Tuesday, May 08, 2012

In praise of Passenger 57

As part of an experiment to see if brain-dead action movies really do rot your mind (Answer: Yes. Yes they do), I saw action movie Passenger 57 for the first time recently.

The Wesley Snipes airline hostage drama has been an actual thing for the last twenty years, but I have only just got round to see what is clearly the best worst film of all time. That's two decades of my life wasted, knowing that Passenger 57 exists, but not knowing the true terror within.

Let's not beat about the bush: Passenger 57 is a film that stinks so bad, it has gone all the way round from awfulness, back through "so bad it's good territory" into the rolling vistas of abject suckery that are usually reserved for the Twilight franchise.

In short, I loved it.

Made in 1992, it wallows out-of-time as an eighties throwback, full of slap-bass soundtrack, bad hair and huge trousers. It reads straight from the menu of clichéd film-making in a way that only Hollywood can manage:

Slap-bass soundtrack that can only be dated by cutting Level 42 in half and counting the rings

Maverick hero with a tragic secret which is replayed in flashback at intervals during the film

Maverick hero who has come out of retirement for just one, last job as a favour to a friend

Maverick hero who has had enough of this shit

Evil British villain with extraordinarily bad hair and a lax attitude to human life

Feisty female sidekick who thinks she knows better, but soon comes to see that kicking bad guys in the fork then shooting them in the head is the only way to solve delicate hostage situations

Slimy corporate boss who takes the plaudits in the final scene

The usual rent-a-hostage crowd: Spirited old lady, single mum with precocious child, Star Trek red-shirts who are slaughtered in their dozens

Incompetent, slightly racist local law enforcers who eventually see the error of their ways

Evil sidekick who is the living spit of former Top Gear host Quentin Wilson

Evil sidekick with a pony-tail

Completely unnecessary chase through a fairground as an excuse to show the logos of as many corporate sponsors as possible

Dreadful one-liners: "Always bet on black!"

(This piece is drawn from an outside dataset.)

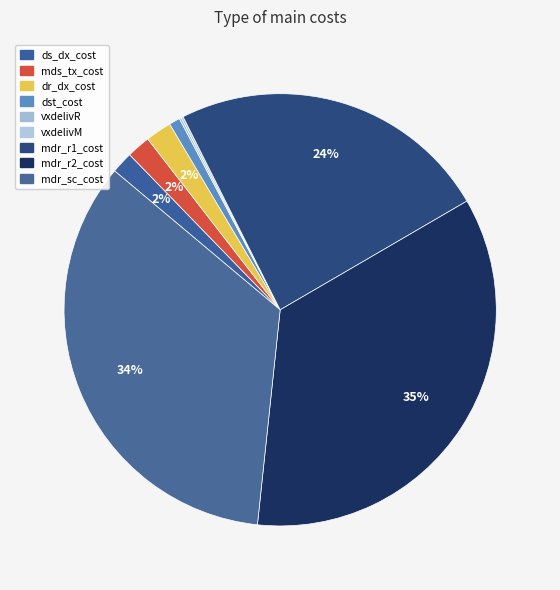

Do vxdelivR and mdr_r2_cost together represent more than half of the pie?

No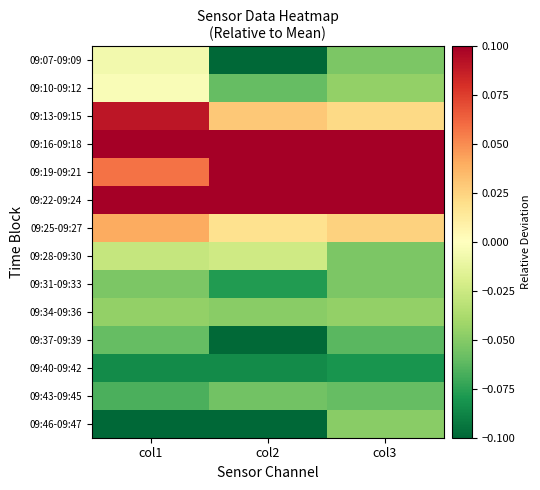

At col3, list the series in order from largest to smallest.

09:19-09:21, 09:16-09:18, 09:22-09:24, 09:25-09:27, 09:13-09:15, 09:10-09:12, 09:34-09:36, 09:46-09:47, 09:07-09:09, 09:28-09:30, 09:31-09:33, 09:43-09:45, 09:37-09:39, 09:40-09:42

Explosive decompression of aircraft at altitude, in which everything is sucked out, except feisty female sidekick, who is standing right next to the open door

Explosive decompression of aircraft at altitude, which stops the second Bad Hair British Psycho Villain falls to his doom
And that's just barely scratching the surface. I may actually have to spend cash money for the DVD, providing it's from a charity shop.

The huge, huge bonus from Passenger 57 is - of course - Liz Hurley as Bad Hair British Psycho Villain's posh British psycho sidekick, who exudes absolutely no menace whatsoever, and proves for once and for all that nothing good ever came out of Basingstoke except for the M3 motorway. Die Hard? Die Limp, more like.

We salute a truly awful film, and cannot wait for the sequel Passenger 58.

Also, the sex version, Passenger 69.